T-online.de gives a sobering rating: “Complete catastrophe. There is no other way to describe the staging of the [...] Bremen 'Tatort: ​​Wedding Night'. This crime thriller had absolutely nothing to offer in terms of drama, thrills or sophisticated police work. With a lot of effort and strain, he pulled himself there without tension and not even the repeated plunge into slapstick style increased the entertainment value of the story. "

Jakob Biazza at Focus online does not see the whole thing very positively and says that the whole crime scene "looks terribly constructed, because the characters are terribly superficial and the story is consistently untrustworthy."
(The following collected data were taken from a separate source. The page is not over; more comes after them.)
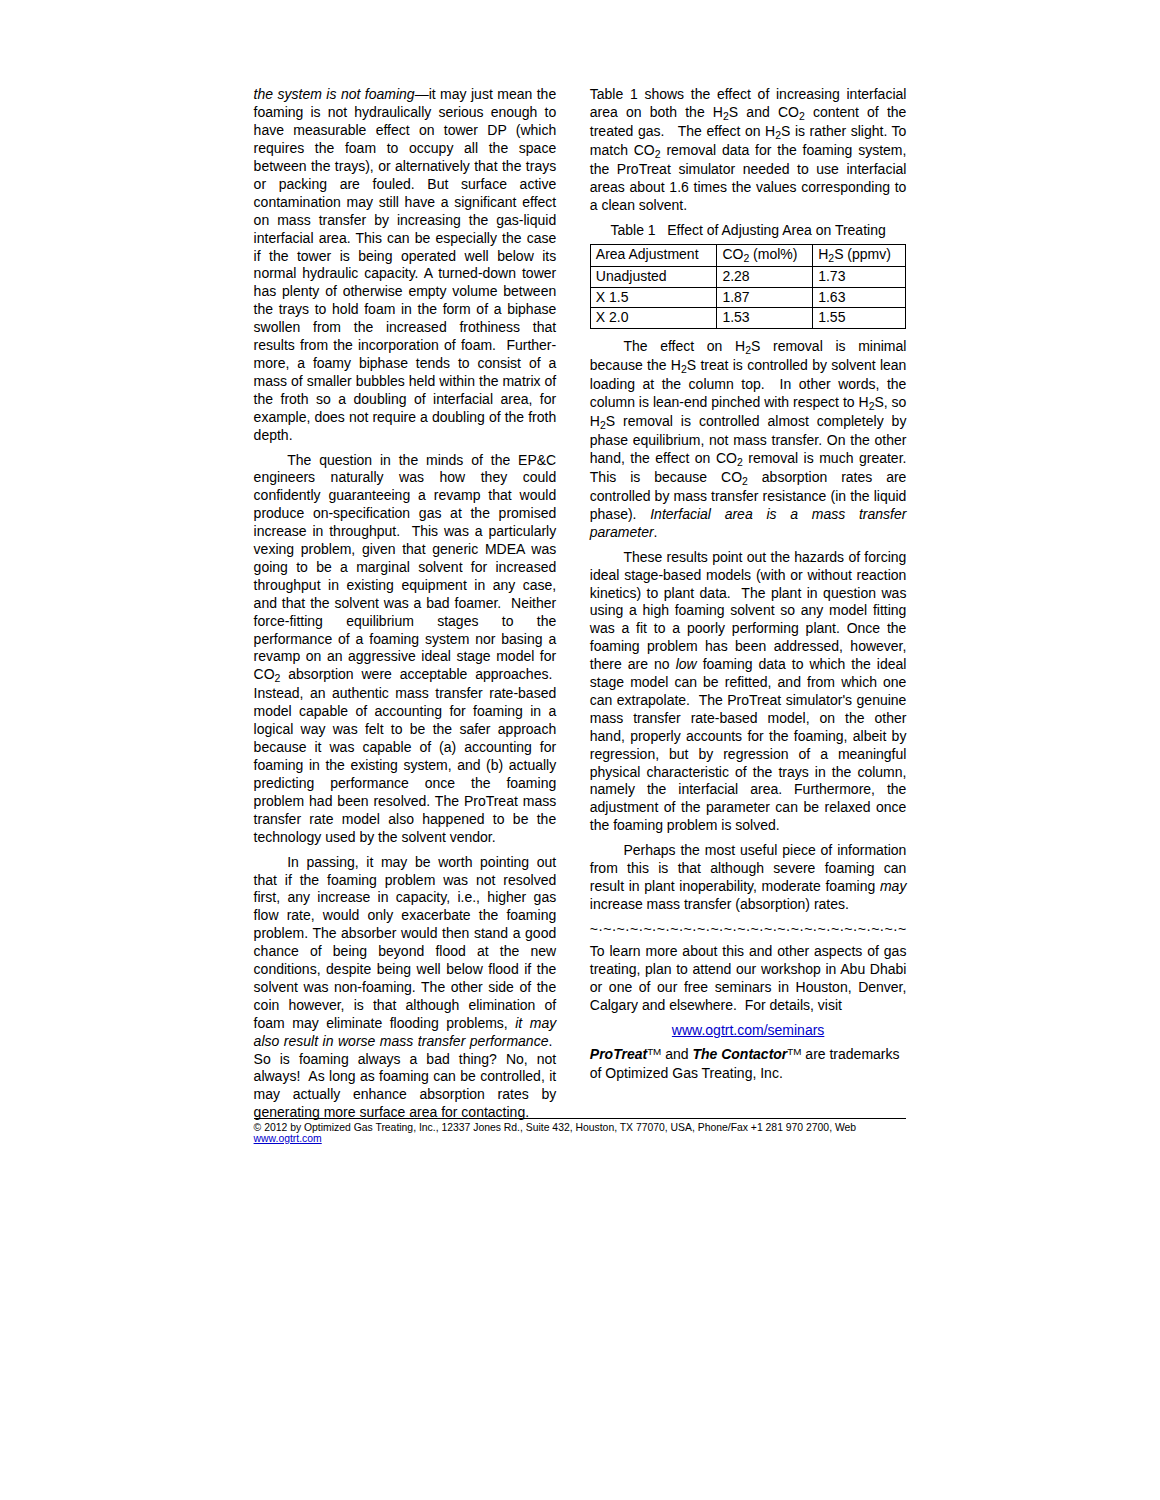the system is not foaming—it may just mean the foaming is not hydraulically serious enough to have measurable effect on tower DP (which requires the foam to occupy all the space between the trays), or alternatively that the trays or packing are fouled. But surface active contamination may still have a significant effect on mass transfer by increasing the gas-liquid interfacial area. This can be especially the case if the tower is being operated well below its normal hydraulic capacity. A turned-down tower has plenty of otherwise empty volume between the trays to hold foam in the form of a biphase swollen from the increased frothiness that results from the incorporation of foam. Further-more, a foamy biphase tends to consist of a mass of smaller bubbles held within the matrix of the froth so a doubling of interfacial area, for example, does not require a doubling of the froth depth.
The question in the minds of the EP&C engineers naturally was how they could confidently guaranteeing a revamp that would produce on-specification gas at the promised increase in throughput. This was a particularly vexing problem, given that generic MDEA was going to be a marginal solvent for increased throughput in existing equipment in any case, and that the solvent was a bad foamer. Neither force-fitting equilibrium stages to the performance of a foaming system nor basing a revamp on an aggressive ideal stage model for CO2 absorption were acceptable approaches. Instead, an authentic mass transfer rate-based model capable of accounting for foaming in a logical way was felt to be the safer approach because it was capable of (a) accounting for foaming in the existing system, and (b) actually predicting performance once the foaming problem had been resolved. The ProTreat mass transfer rate model also happened to be the technology used by the solvent vendor.
In passing, it may be worth pointing out that if the foaming problem was not resolved first, any increase in capacity, i.e., higher gas flow rate, would only exacerbate the foaming problem. The absorber would then stand a good chance of being beyond flood at the new conditions, despite being well below flood if the solvent was non-foaming. The other side of the coin however, is that although elimination of foam may eliminate flooding problems, it may also result in worse mass transfer performance. So is foaming always a bad thing? No, not always! As long as foaming can be controlled, it may actually enhance absorption rates by generating more surface area for contacting.
Table 1 shows the effect of increasing interfacial area on both the H2S and CO2 content of the treated gas. The effect on H2S is rather slight. To match CO2 removal data for the foaming system, the ProTreat simulator needed to use interfacial areas about 1.6 times the values corresponding to a clean solvent.
Table 1 Effect of Adjusting Area on Treating
| Area Adjustment | CO 2 (mol%) | H 2 S (ppmv) |
| --- | --- | --- |
| Unadjusted | 2.28 | 1.73 |
| X 1.5 | 1.87 | 1.63 |
| X 2.0 | 1.53 | 1.55 |
The effect on H2S removal is minimal because the H2S treat is controlled by solvent lean loading at the column top. In other words, the column is lean-end pinched with respect to H2S, so H2S removal is controlled almost completely by phase equilibrium, not mass transfer. On the other hand, the effect on CO2 removal is much greater. This is because CO2 absorption rates are controlled by mass transfer resistance (in the liquid phase). Interfacial area is a mass transfer parameter.
These results point out the hazards of forcing ideal stage-based models (with or without reaction kinetics) to plant data. The plant in question was using a high foaming solvent so any model fitting was a fit to a poorly performing plant. Once the foaming problem has been addressed, however, there are no low foaming data to which the ideal stage model can be refitted, and from which one can extrapolate. The ProTreat simulator's genuine mass transfer rate-based model, on the other hand, properly accounts for the foaming, albeit by regression, but by regression of a meaningful physical characteristic of the trays in the column, namely the interfacial area. Furthermore, the adjustment of the parameter can be relaxed once the foaming problem is solved.
Perhaps the most useful piece of information from this is that although severe foaming can result in plant inoperability, moderate foaming may increase mass transfer (absorption) rates.
~·~·~·~·~·~·~·~·~·~·~·~·~·~·~·~·~·~·~·~·~·~·~·~
To learn more about this and other aspects of gas treating, plan to attend our workshop in Abu Dhabi or one of our free seminars in Houston, Denver, Calgary and elsewhere. For details, visit
www.ogtrt.com/seminars
ProTreatTM and The ContactorTM are trademarks of Optimized Gas Treating, Inc.
© 2012 by Optimized Gas Treating, Inc., 12337 Jones Rd., Suite 432, Houston, TX 77070, USA, Phone/Fax +1 281 970 2700, Web www.ogtrt.com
The critics of the television magazine TV-Spielfilm rate this crime scene a little more positively: "Slightly grotesque, but fast and exciting."

Web links

Individual evidence

  1. a b Production details and audience rating at tatort-fundus.de, accessed on April 1, 2014.
  2. ^ Rainer Tittelbach: Film review on tittelbach.tv, accessed on April 1, 2014.
  3. Dieter Hoß: Cold Case in the Landgasthof on stern.de, accessed on April 1, 2014.
  4. Holger Gertz: He wants the truth on sueddeutsche.de, accessed on April 1, 2014.
  5. ^ "Tatort": The slap on a Bremen wedding night on t-online.de, accessed on April 1, 2014.
  6. Jakob Biazza: First the pants are lost, then the sense on focus.de, accessed on April 1, 2014.
  7. Short review on tvspielfilm.de, accessed on April 1, 2014.